▶ _Problem to solve_: Rewrite the listing below, replacing "collector number" with "collection number" wherever it appears and changing nothing else. Leave out the picture lines.

-- begin Input rows --

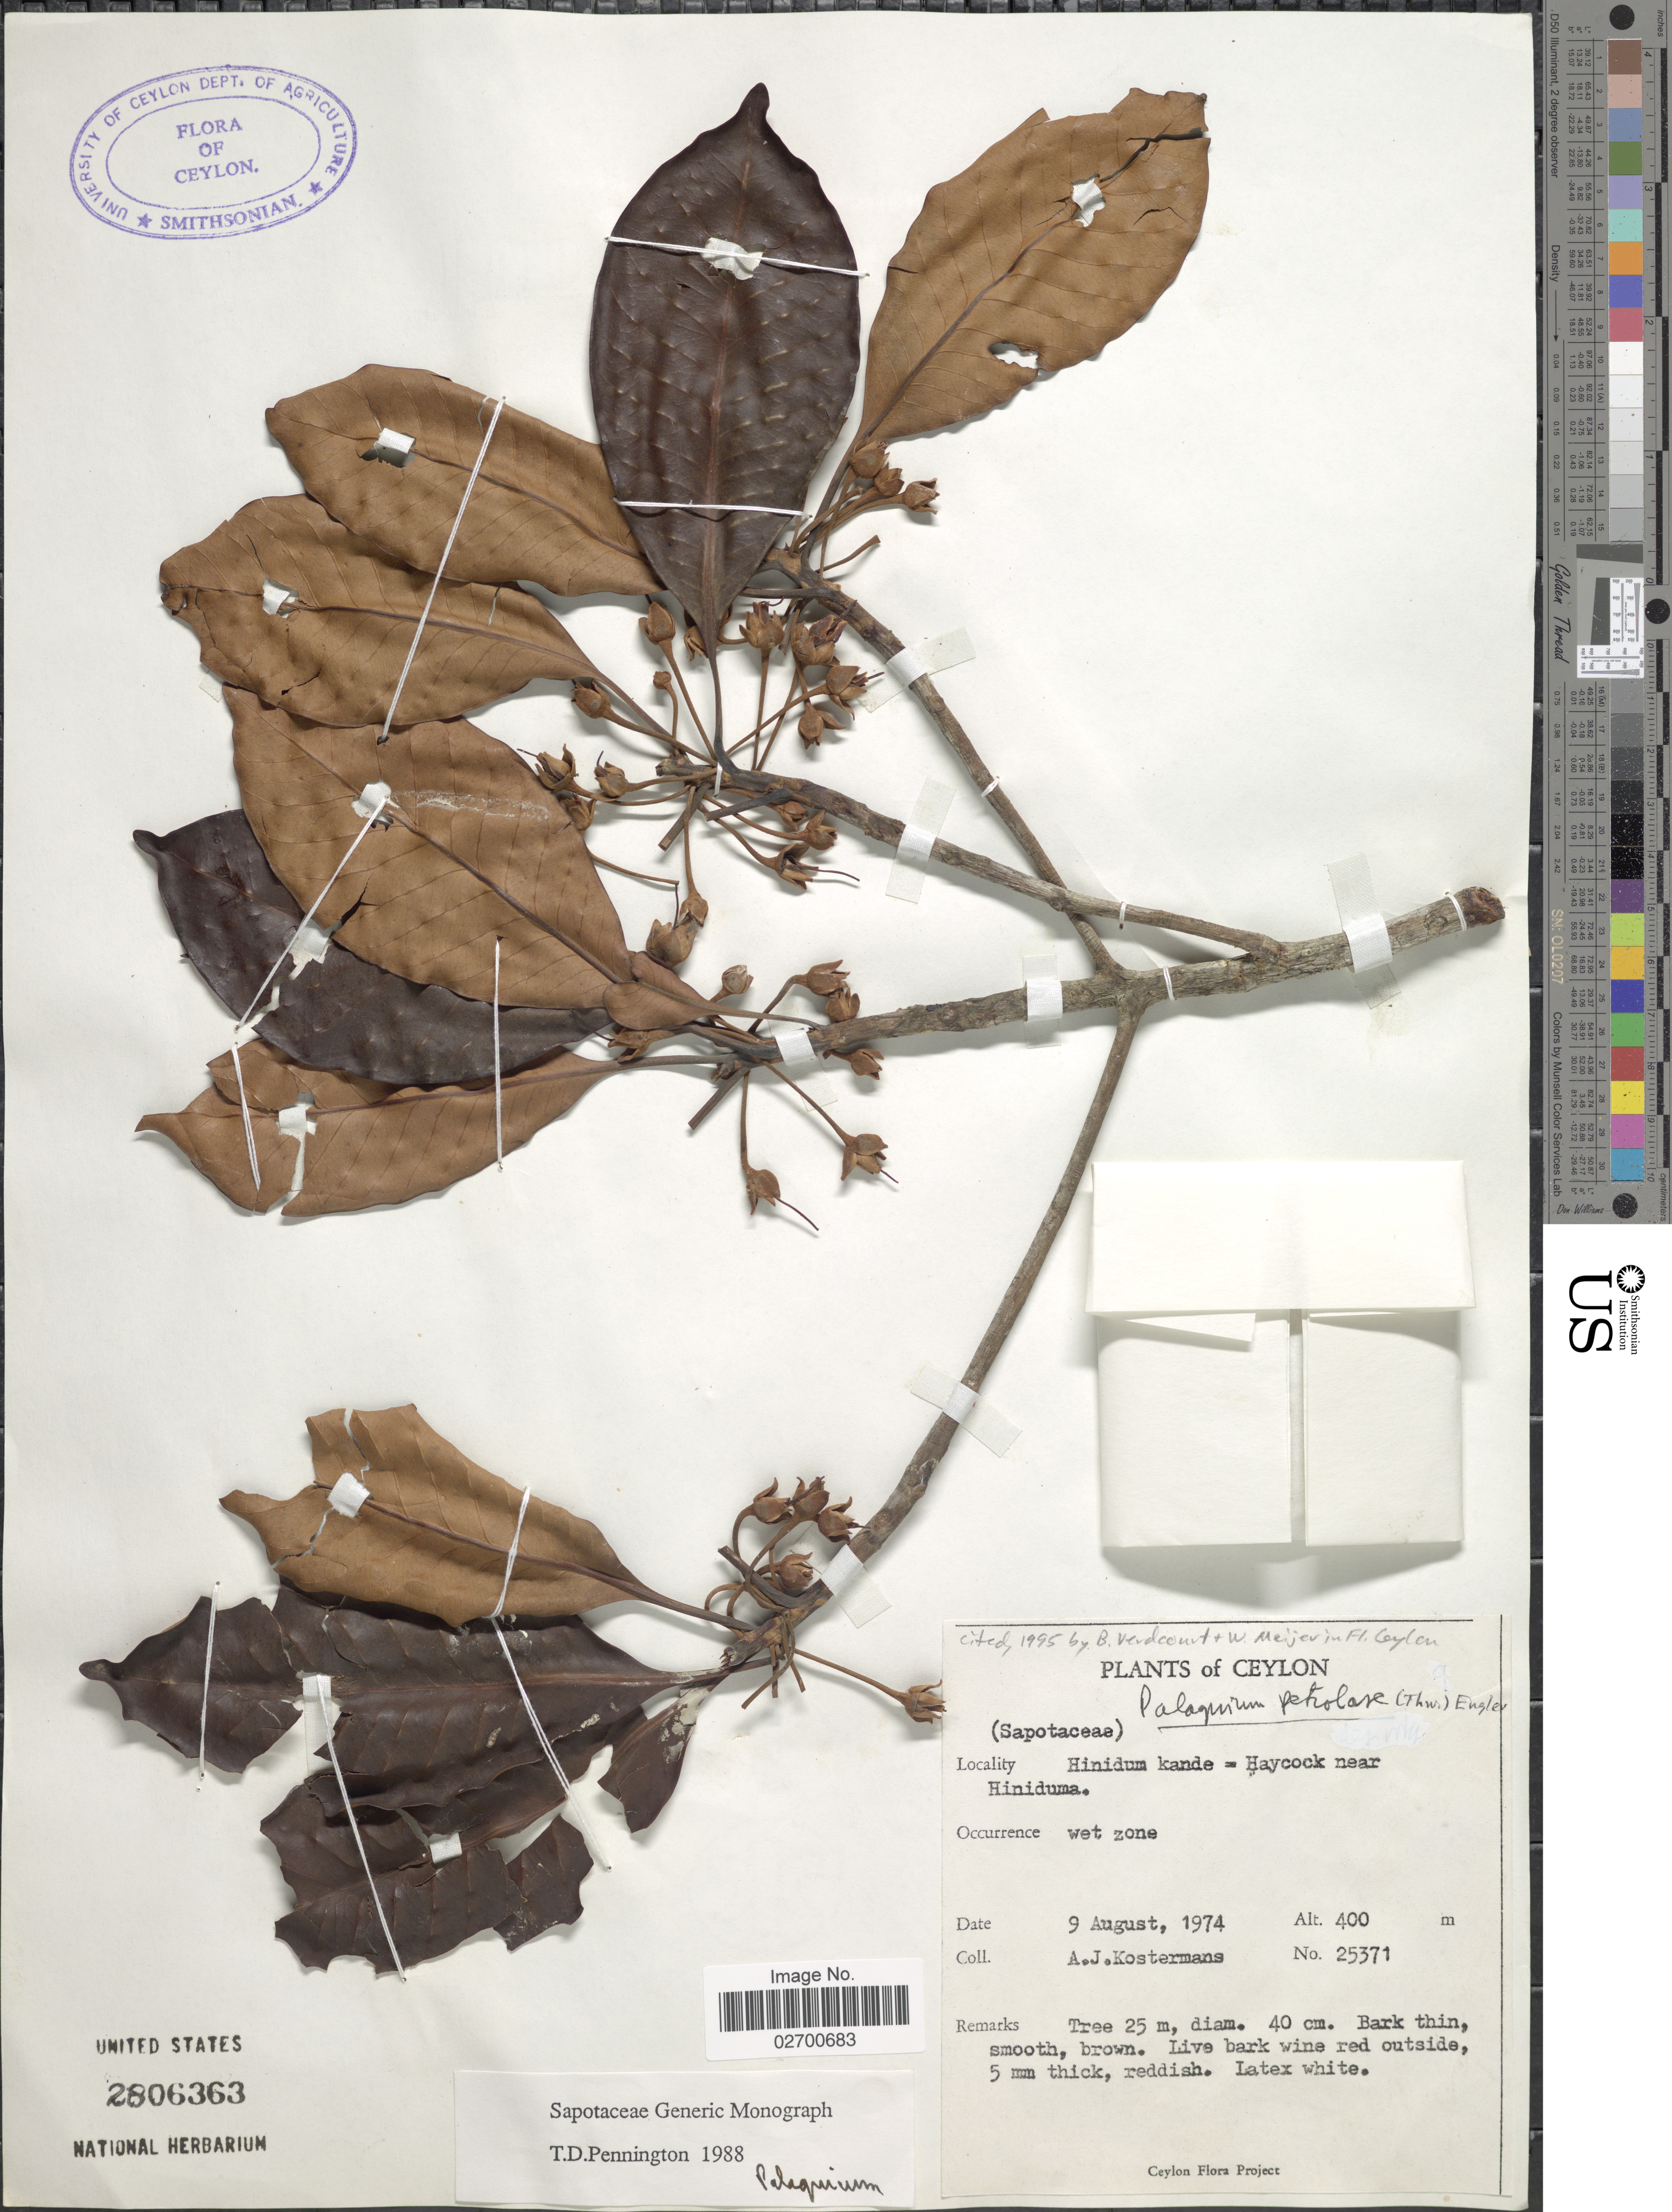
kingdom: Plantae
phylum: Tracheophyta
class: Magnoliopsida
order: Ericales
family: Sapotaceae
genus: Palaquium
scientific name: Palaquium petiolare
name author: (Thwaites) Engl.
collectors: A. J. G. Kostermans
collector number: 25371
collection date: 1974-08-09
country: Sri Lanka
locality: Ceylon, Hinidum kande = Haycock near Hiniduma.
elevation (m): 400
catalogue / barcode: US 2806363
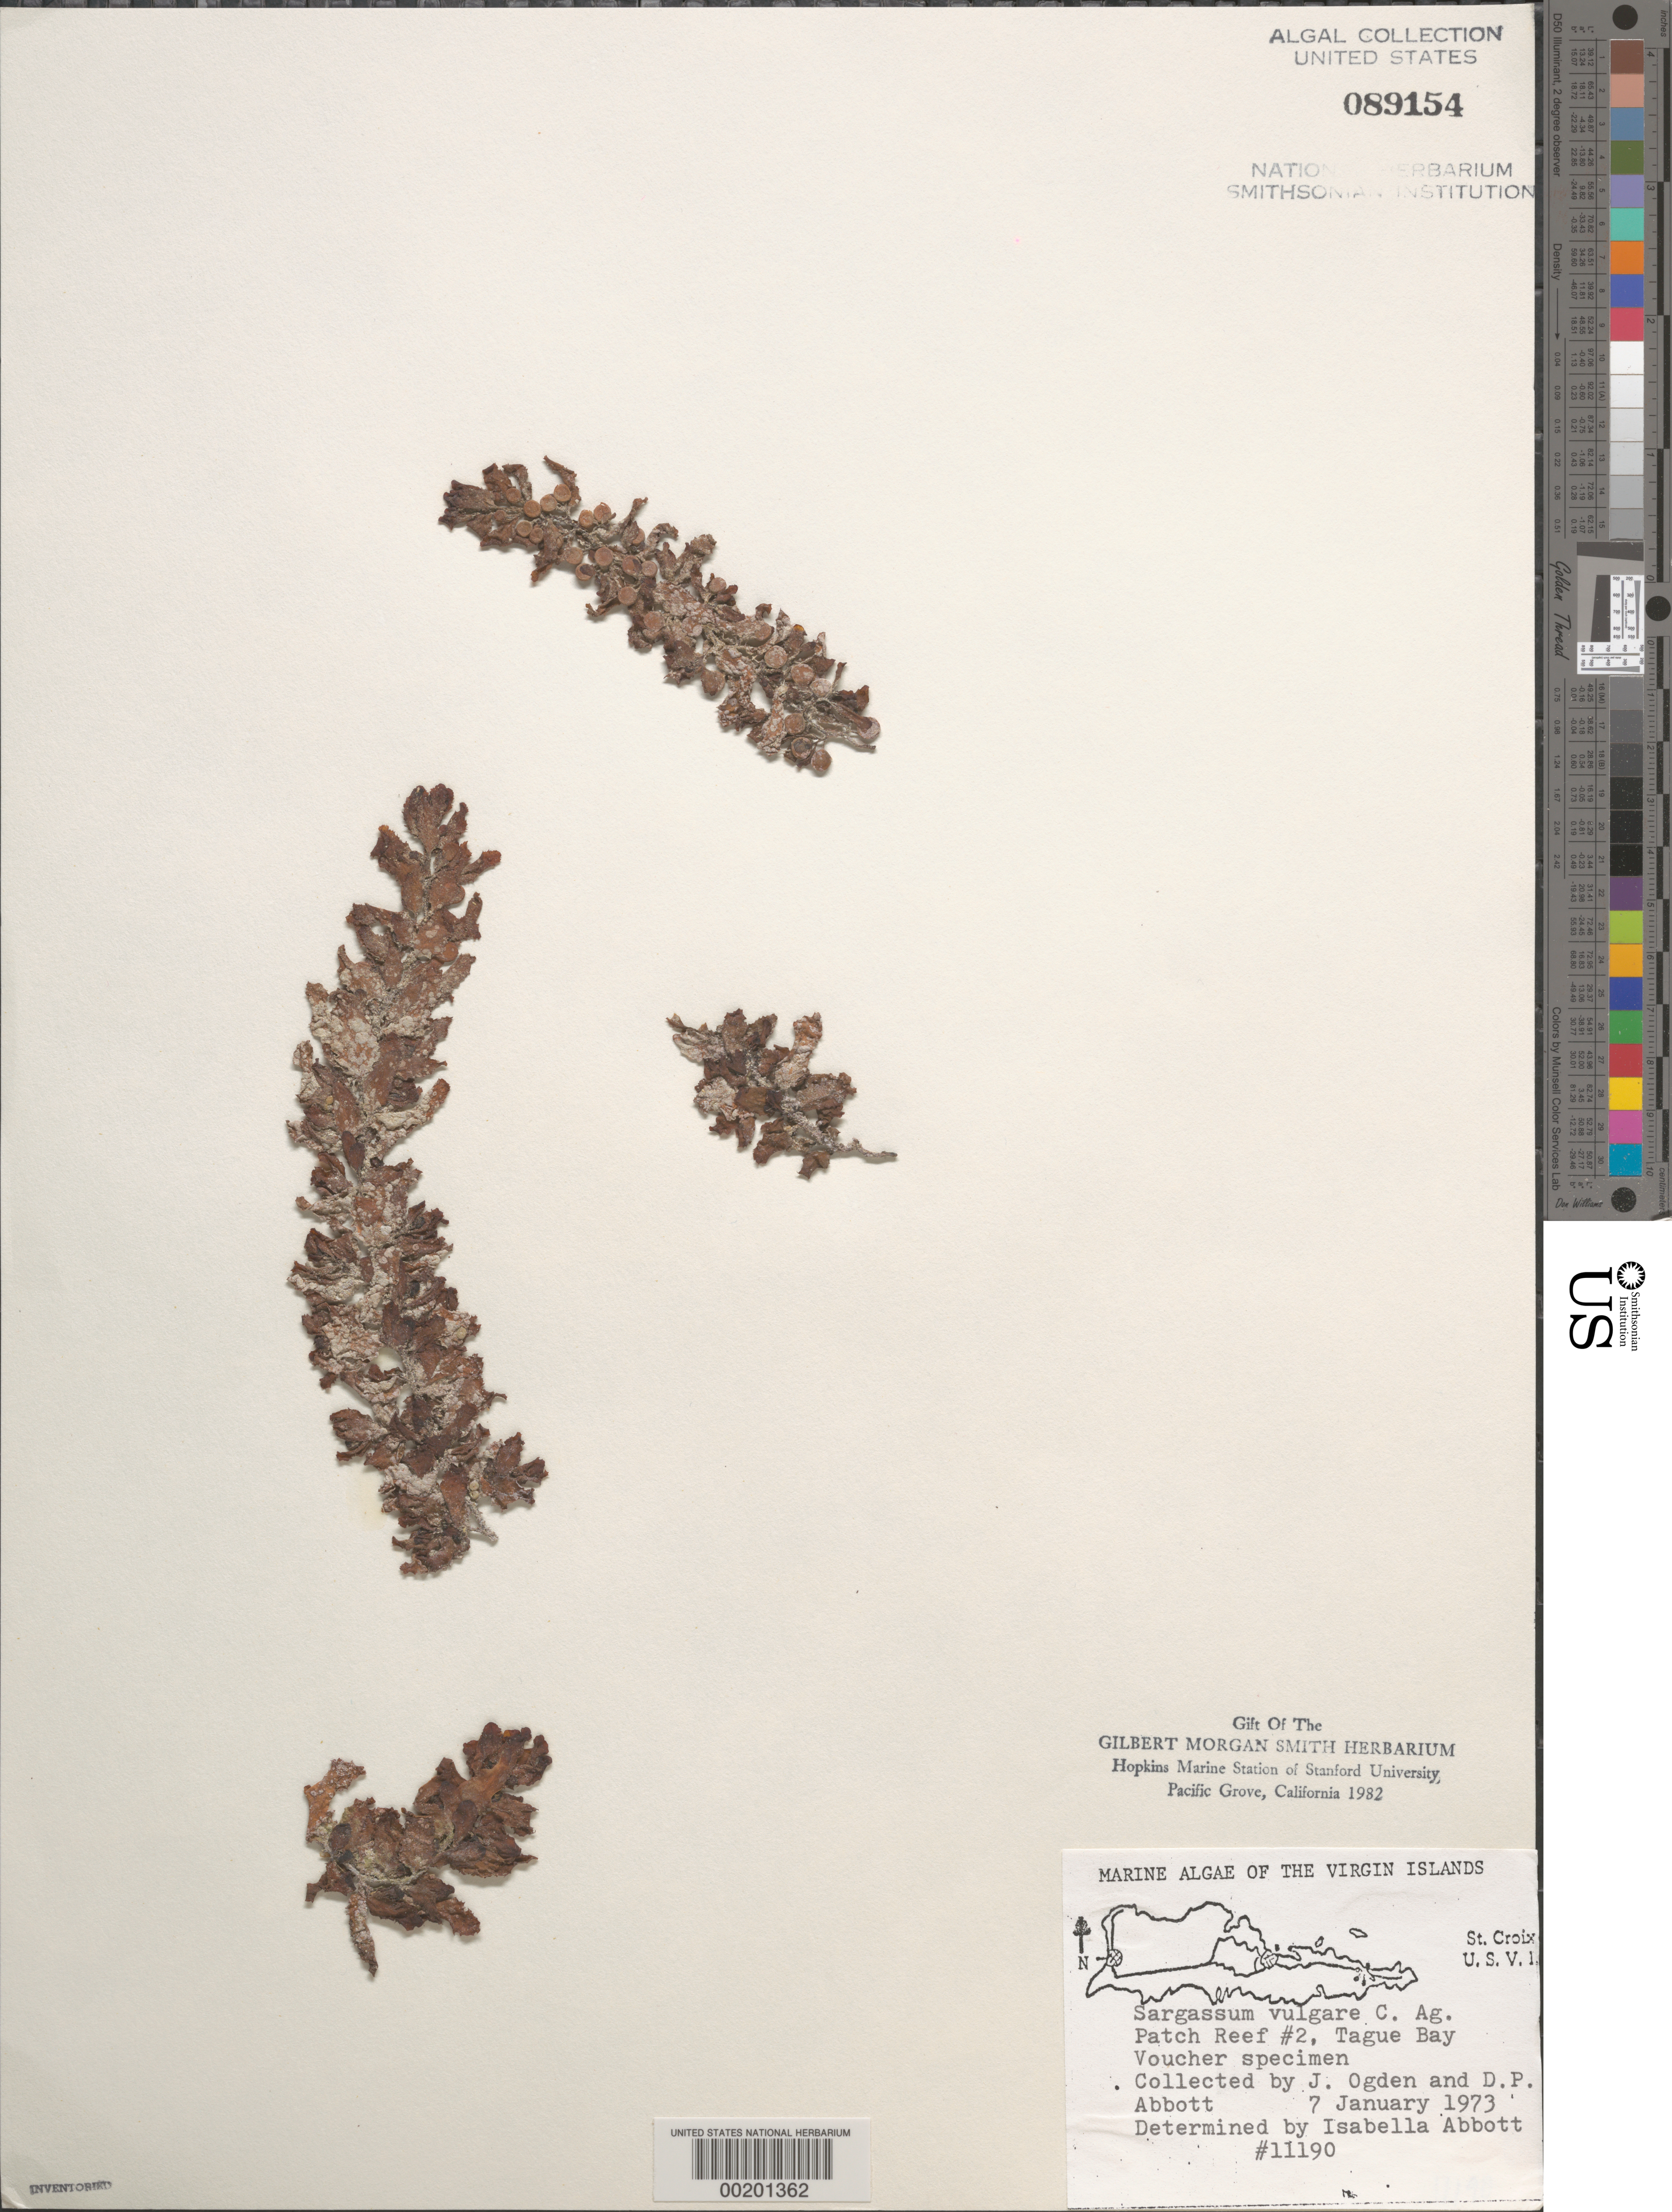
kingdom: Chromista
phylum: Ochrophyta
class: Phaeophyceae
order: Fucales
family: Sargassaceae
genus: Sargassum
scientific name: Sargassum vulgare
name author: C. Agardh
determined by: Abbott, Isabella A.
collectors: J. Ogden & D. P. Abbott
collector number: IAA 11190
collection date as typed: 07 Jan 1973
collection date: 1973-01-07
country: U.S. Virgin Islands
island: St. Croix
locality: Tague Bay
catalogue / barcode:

-- end Input rows --

▶ _Written solution_:
kingdom: Plantae
phylum: Tracheophyta
class: Magnoliopsida
order: Ericales
family: Sapotaceae
genus: Palaquium
scientific name: Palaquium petiolare
name author: (Thwaites) Engl.
collectors: A. J. G. Kostermans
collection number: 25371
collection date: 1974-08-09
country: Sri Lanka
locality: Ceylon, Hinidum kande = Haycock near Hiniduma.
elevation (m): 400
catalogue / barcode: US 2806363
kingdom: Chromista
phylum: Ochrophyta
class: Phaeophyceae
order: Fucales
family: Sargassaceae
genus: Sargassum
scientific name: Sargassum vulgare
name author: C. Agardh
determined by: Abbott, Isabella A.
collectors: J. Ogden & D. P. Abbott
collection number: IAA 11190
collection date as typed: 07 Jan 1973
collection date: 1973-01-07
country: U.S. Virgin Islands
island: St. Croix
locality: Tague Bay
catalogue / barcode:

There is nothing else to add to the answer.